Using animal models of weight loss surgery, we have identified potential mechanisms by which RYGB induces weight loss and resolution of complications such as diabetes and fatty liver disease. Our laboratory examines these mechanisms in order to develop and study drug candidates and drug combination treatments that would reproduce the effects of RYGB, using its physiologic mechanisms, without the invasiveness of surgery. Thus, we will eventually be able to "bypass the bypass".
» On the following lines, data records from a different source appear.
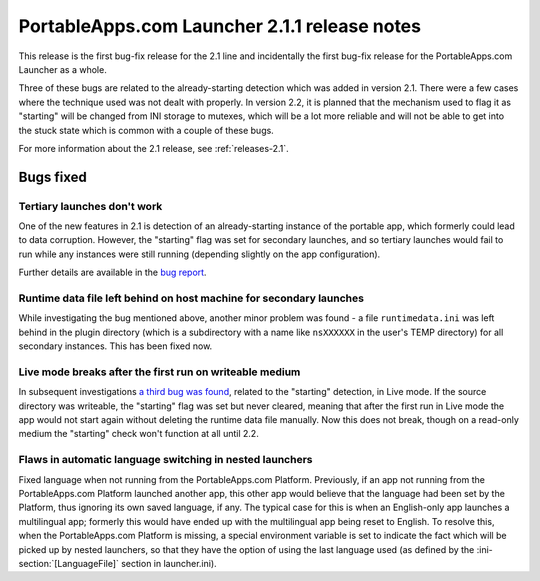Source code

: .. index:: Release notes; 2.1.1

.. _releases-2.1.1:

=============================================
PortableApps.com Launcher 2.1.1 release notes
=============================================

This release is the first bug-fix release for the 2.1 line and incidentally the
first bug-fix release for the PortableApps.com Launcher as a whole.

Three of these bugs are related to the already-starting detection which was
added in version 2.1. There were a few cases where the technique used was not
dealt with properly. In version 2.2, it is planned that the mechanism used to
flag it as "starting" will be changed from INI storage to mutexes, which will
be a lot more reliable and will not be able to get into the stuck state which
is common with a couple of these bugs.

For more information about the 2.1 release, see :ref:`releases-2.1`.

Bugs fixed
==========

Tertiary launches don't work
----------------------------

One of the new features in 2.1 is detection of an already-starting instance of
the portable app, which formerly could lead to data corruption. However, the
"starting" flag was set for secondary launches, and so tertiary launches would
fail to run while any instances were still running (depending slightly on the
app configuration).

Further details are available in the `bug report`_.

.. _bug report: http://portableapps.com/node/28197

Runtime data file left behind on host machine for secondary launches
--------------------------------------------------------------------

While investigating the bug mentioned above, another minor problem was found -
a file ``runtimedata.ini`` was left behind in the plugin directory (which is a
subdirectory with a name like ``nsXXXXXX`` in the user's TEMP directory) for
all secondary instances. This has been fixed now.

Live mode breaks after the first run on writeable medium
--------------------------------------------------------

In subsequent investigations `a third bug was found`_, related to the
"starting" detection, in Live mode. If the source directory was writeable, the
"starting" flag was set but never cleared, meaning that after the first run in
Live mode the app would not start again without deleting the runtime data file
manually. Now this does not break, though on a read-only medium the "starting"
check won't function at all until 2.2.

.. _a third bug was found: http://portableapps.com/node/28522

Flaws in automatic language switching in nested launchers
---------------------------------------------------------

Fixed language when not running from the PortableApps.com Platform.
Previously, if an app not running from the PortableApps.com Platform launched
another app, this other app would believe that the language had been set by the
Platform, thus ignoring its own saved language, if any. The typical case for
this is when an English-only app launches a multilingual app; formerly this
would have ended up with the multilingual app being reset to English.  To
resolve this, when the PortableApps.com Platform is missing, a special
environment variable is set to indicate the fact which will be picked up by
nested launchers, so that they have the option of using the last language used
(as defined by the :ini-section:`[LanguageFile]` section in launcher.ini).
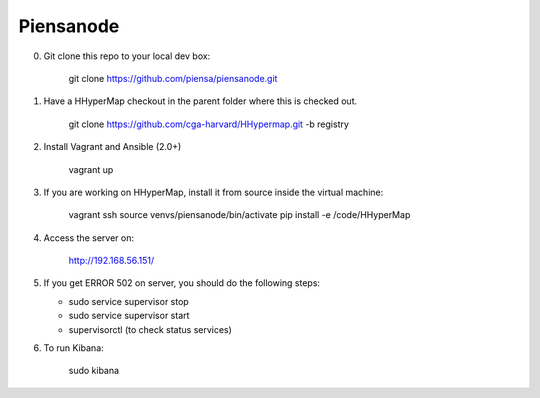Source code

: Piensanode
===========

0. Git clone this repo to your local dev box:

    git clone https://github.com/piensa/piensanode.git
    
1. Have a HHyperMap checkout in the parent folder where this is checked out.

    git clone https://github.com/cga-harvard/HHypermap.git -b registry
    
2. Install Vagrant and Ansible (2.0+)

    vagrant up

3. If you are working on HHyperMap, install it from source inside the virtual machine:

    vagrant ssh
    source venvs/piensanode/bin/activate
    pip install -e /code/HHyperMap

4. Access the server on:

    http://192.168.56.151/
    
5. If you get ERROR 502 on server, you should do the following steps:
   
   * sudo service supervisor stop
   * sudo service supervisor start 
   * supervisorctl (to check status services)

6. To run Kibana:

    sudo kibana

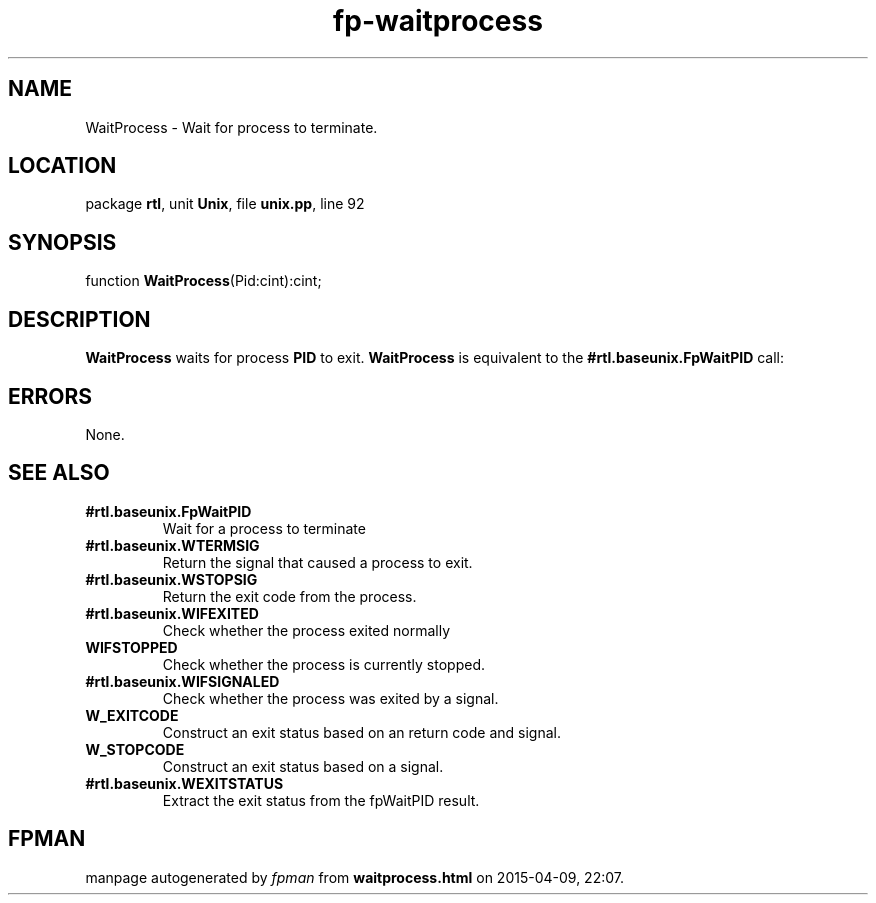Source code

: .\" file autogenerated by fpman
.TH "fp-waitprocess" 3 "2014-03-14" "fpman" "Free Pascal Programmer's Manual"
.SH NAME
WaitProcess - Wait for process to terminate.
.SH LOCATION
package \fBrtl\fR, unit \fBUnix\fR, file \fBunix.pp\fR, line 92
.SH SYNOPSIS
function \fBWaitProcess\fR(Pid:cint):cint;
.SH DESCRIPTION
\fBWaitProcess\fR waits for process \fBPID\fR to exit. \fBWaitProcess\fR is equivalent to the \fB#rtl.baseunix.FpWaitPID\fR call:


.SH ERRORS
None.


.SH SEE ALSO
.TP
.B #rtl.baseunix.FpWaitPID
Wait for a process to terminate
.TP
.B #rtl.baseunix.WTERMSIG
Return the signal that caused a process to exit.
.TP
.B #rtl.baseunix.WSTOPSIG
Return the exit code from the process.
.TP
.B #rtl.baseunix.WIFEXITED
Check whether the process exited normally
.TP
.B WIFSTOPPED
Check whether the process is currently stopped.
.TP
.B #rtl.baseunix.WIFSIGNALED
Check whether the process was exited by a signal.
.TP
.B W_EXITCODE
Construct an exit status based on an return code and signal.
.TP
.B W_STOPCODE
Construct an exit status based on a signal.
.TP
.B #rtl.baseunix.WEXITSTATUS
Extract the exit status from the fpWaitPID result.

.SH FPMAN
manpage autogenerated by \fIfpman\fR from \fBwaitprocess.html\fR on 2015-04-09, 22:07.

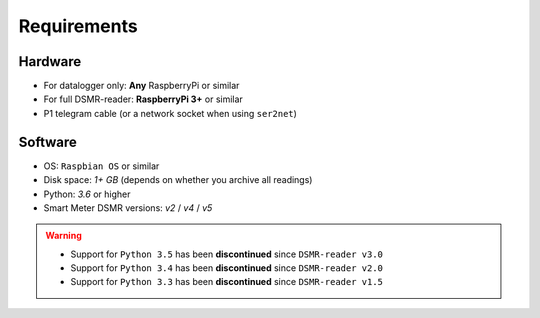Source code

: Requirements
============


Hardware
--------
- For datalogger only: **Any** RaspberryPi or similar
- For full DSMR-reader: **RaspberryPi 3+** or similar
- P1 telegram cable (or a network socket when using ``ser2net``)


Software
--------
- OS: ``Raspbian OS`` or similar
- Disk space: `1+ GB` (depends on whether you archive all readings)
- Python: `3.6` or higher
- Smart Meter DSMR versions: `v2` / `v4` / `v5`

.. warning::

    - Support for ``Python 3.5`` has been **discontinued** since ``DSMR-reader v3.0``
    - Support for ``Python 3.4`` has been **discontinued** since ``DSMR-reader v2.0``
    - Support for ``Python 3.3`` has been **discontinued** since ``DSMR-reader v1.5``
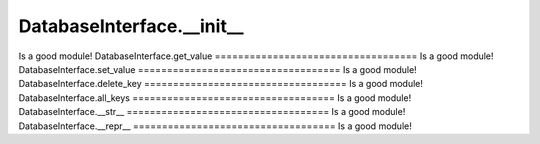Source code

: DatabaseInterface.__init__
===================================
Is a good module!
DatabaseInterface.get_value
===================================
Is a good module!
DatabaseInterface.set_value
===================================
Is a good module!
DatabaseInterface.delete_key
===================================
Is a good module!
DatabaseInterface.all_keys
===================================
Is a good module!
DatabaseInterface.__str__
===================================
Is a good module!
DatabaseInterface.__repr__
===================================
Is a good module!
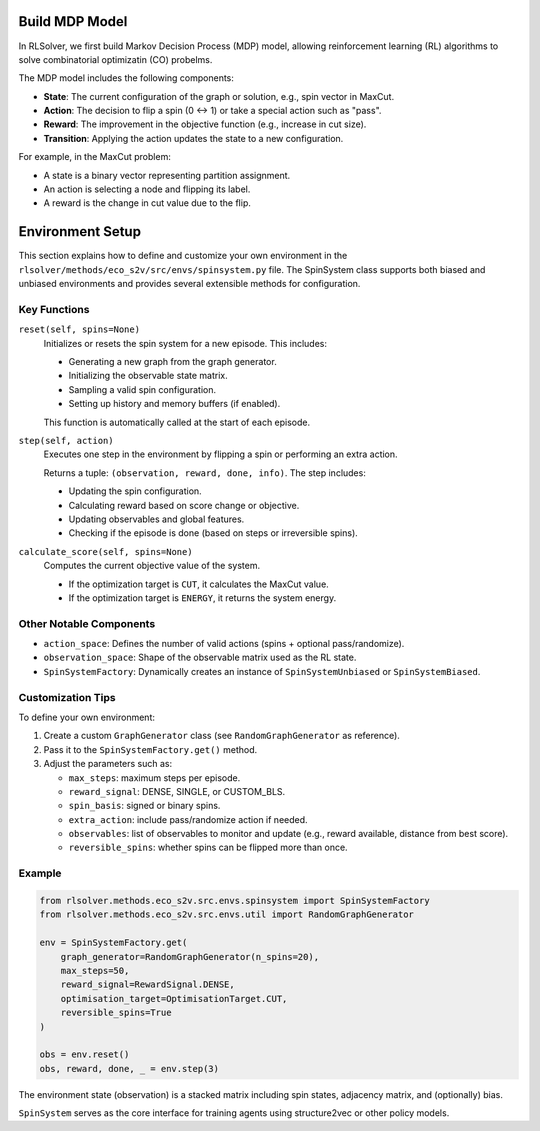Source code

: Build MDP Model
===============

In RLSolver, we first build Markov Decision Process (MDP) model, allowing reinforcement learning (RL) algorithms to solve combinatorial optimizatin (CO) probelms.

The MDP model includes the following components:

- **State**: The current configuration of the graph or solution, e.g., spin vector in MaxCut.
- **Action**: The decision to flip a spin (0 ↔ 1) or take a special action such as "pass".
- **Reward**: The improvement in the objective function (e.g., increase in cut size).
- **Transition**: Applying the action updates the state to a new configuration.

For example, in the MaxCut problem:

- A state is a binary vector representing partition assignment.
- An action is selecting a node and flipping its label.
- A reward is the change in cut value due to the flip.

Environment Setup
=================

This section explains how to define and customize your own environment in the ``rlsolver/methods/eco_s2v/src/envs/spinsystem.py`` file. The SpinSystem class supports both biased and unbiased environments and provides several extensible methods for configuration.

Key Functions
-------------

``reset(self, spins=None)``
    Initializes or resets the spin system for a new episode. This includes:
    
    - Generating a new graph from the graph generator.
    - Initializing the observable state matrix.
    - Sampling a valid spin configuration.
    - Setting up history and memory buffers (if enabled).
    
    This function is automatically called at the start of each episode.

``step(self, action)``
    Executes one step in the environment by flipping a spin or performing an extra action.
    
    Returns a tuple: ``(observation, reward, done, info)``. The step includes:

    - Updating the spin configuration.
    - Calculating reward based on score change or objective.
    - Updating observables and global features.
    - Checking if the episode is done (based on steps or irreversible spins).

``calculate_score(self, spins=None)``
    Computes the current objective value of the system.

    - If the optimization target is ``CUT``, it calculates the MaxCut value.
    - If the optimization target is ``ENERGY``, it returns the system energy.

Other Notable Components
------------------------

- ``action_space``: Defines the number of valid actions (spins + optional pass/randomize).
- ``observation_space``: Shape of the observable matrix used as the RL state.
- ``SpinSystemFactory``: Dynamically creates an instance of ``SpinSystemUnbiased`` or ``SpinSystemBiased``.

Customization Tips
------------------

To define your own environment:

1. Create a custom ``GraphGenerator`` class (see ``RandomGraphGenerator`` as reference).
2. Pass it to the ``SpinSystemFactory.get()`` method.
3. Adjust the parameters such as:

   - ``max_steps``: maximum steps per episode.
   - ``reward_signal``: DENSE, SINGLE, or CUSTOM_BLS.
   - ``spin_basis``: signed or binary spins.
   - ``extra_action``: include pass/randomize action if needed.
   - ``observables``: list of observables to monitor and update (e.g., reward available, distance from best score).
   - ``reversible_spins``: whether spins can be flipped more than once.

Example
-------

.. code-block:: python

   from rlsolver.methods.eco_s2v.src.envs.spinsystem import SpinSystemFactory
   from rlsolver.methods.eco_s2v.src.envs.util import RandomGraphGenerator

   env = SpinSystemFactory.get(
       graph_generator=RandomGraphGenerator(n_spins=20),
       max_steps=50,
       reward_signal=RewardSignal.DENSE,
       optimisation_target=OptimisationTarget.CUT,
       reversible_spins=True
   )

   obs = env.reset()
   obs, reward, done, _ = env.step(3)

The environment state (observation) is a stacked matrix including spin states, adjacency matrix, and (optionally) bias.

``SpinSystem`` serves as the core interface for training agents using structure2vec or other policy models.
The study of surgery, using animal models, represents a unique opportunity to unravel the mechanisms underlying the beneficial effects of surgery on body weight, metabolism, glucose homeostasis, inflammation and cancer.

The lab uses animal models that have been developed by Dr Stylopoulos, who has more than 10 years of experience on development and phenotypic characterization of animal models of weight loss surgery. The procedures closely resemble the steps of human operations. tAfter weight loss surgery, the models live healthy lives and exhibit many similar outcomes to humans who have had the procedure (e.g., weight loss, improvement of diabetes and comorbidities). Thus, the animal model system that we have developed represents a powerful, novel, translational and clinically relevant model system to study regulation of energy balance and metabolic function. A few of the phenotypic characteristics of the models are shown in the pictures below.




From phenotype to mechanistic and translational studies
The projects of our laboratory focus on 1) the mechanisms underlying the phenotypic characteristics of the animal models and 2) the translation of findings and the study of human patients.
Our lab webpage will be updated often. We will be adding experimental protocols that our laboratory uses, we will add information about our specific projects and studies and we will include all the news and literature updates on the mechanisms of weight loss surgery.
Our laboratory and our Institution are committed to the highest standards of respectful, humane care of animals.